* [Brief A]:
Transcribe the Titanium Blockchain fraud article from "That’s when the" up to and including "a/k/a Michael Stollaire.".
* [Brief B]:
Answer these about the Titanium Blockchain fraud article:
(i) In what year was the initial coin offering held?
(ii) In which city was the firm based?
(iii) What other name is the CEO known by?
* [Brief C]:
Pick up the Titanium Blockchain fraud article after its last sentence and carry it on.

* [Text shown]:
Titanium Blockchain boss pleads guilty to $21 million fraud
When Titanium Blockchain Infrastructure Services Inc. (TBIS) emerged, it billed itself as a research, development and consulting company that offered blockchain development services. It focused on exposing companies to useful blockchain technology and offered a comprehensive roadmap that included planning, product architecture and more.
But while the Tel Aviv-based firm seemed legitimate, there was a lot going on behind the scenes. It all came to a head with an initial coin offering (ICO) in 2018, which raised around $21 million in funding from investors both inside and outside the US.
That’s when the SEC stepped in, filing a complaint and freezing assets and other relief involving the ICO. The complaint was directed against Titanium Blockchain’s CEO, Michael Alan Stollery, a/k/a Michael Stollaire.
According to the SEC, he lied about business relationships with over 30 entities to obtain more funding, including relationships with the Federal Reserve, PayPal and The Walt Disney Company.
The lies were used in a social media marketing blitz that tricked investors with functional business prospects. The campaign included videos and social media that compared investing in ICOs to investing in “Intel or Google.”

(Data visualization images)
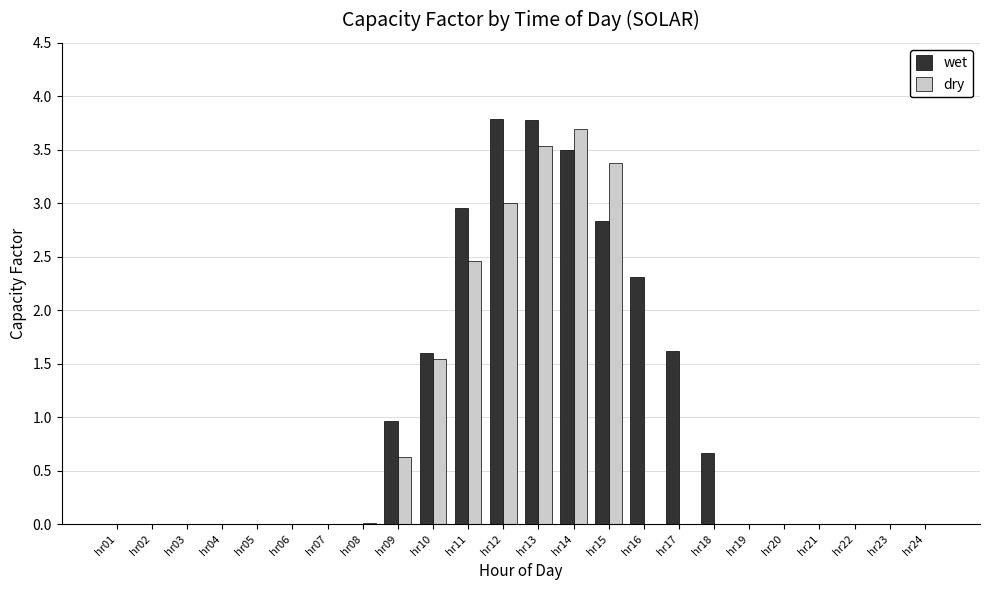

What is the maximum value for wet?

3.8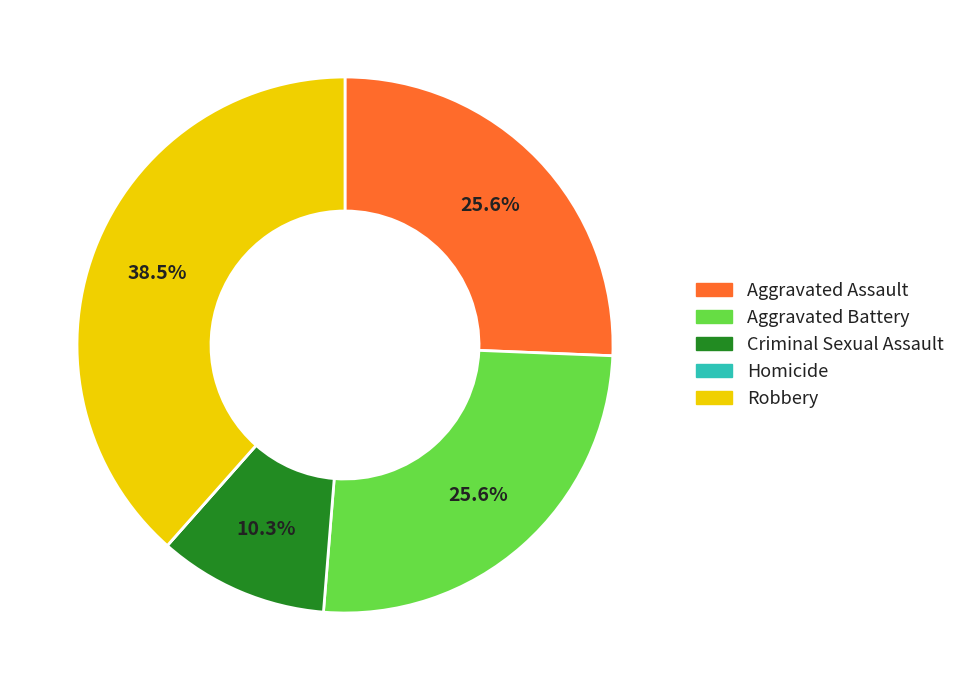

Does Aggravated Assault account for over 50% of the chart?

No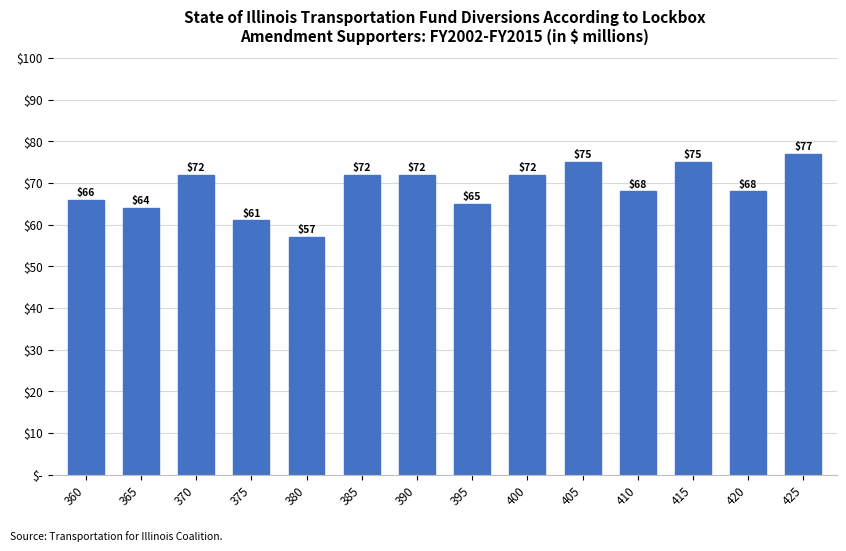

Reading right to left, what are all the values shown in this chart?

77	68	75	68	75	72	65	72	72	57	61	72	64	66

* [Task result A]:
That’s when the SEC stepped in, filing a complaint and freezing assets and other relief involving the ICO. The complaint was directed against Titanium Blockchain’s CEO, Michael Alan Stollery, a/k/a Michael Stollaire.

* [Task result B]:
(i) 2018
(ii) Tel Aviv
(iii) Michael Stollaire

* [Task result C]:
But the scheme involved more than lies about relationships. Titanium Blockchain also forged certificates from business customers for use on the website. It seemed to create an illusion of credibility, which further helped dupe investors.
Stollery’s efforts drove demand for the digital asset during the ICO due to the big brands claimed to be partners. People didn’t want to miss out, and combined with the incentives dangled in front of them, many investors participated.
It was not until July 2022 that Stollery pleaded guilty to his role in the fraud scheme. At the time, he admitted to falsifying aspects of TBIS’s white papers to lure investors. The misleading information included an explanation of the crypto investment offering, which included the technology and purpose behind it, and its profitability.
Stollery also admitted to using fake testimonials and lying about dozens of business connections that brought the ICO credibility. But that wasn’t all. He went on to admit that the money invested was not used for its intended purpose.
The investor funds were allegedly commingled with his own money, and some of it was used to pay personal expenses unrelated to TBIS. The unrelated expenses include things like personal credit card payments and bills for his condo in Hawaii.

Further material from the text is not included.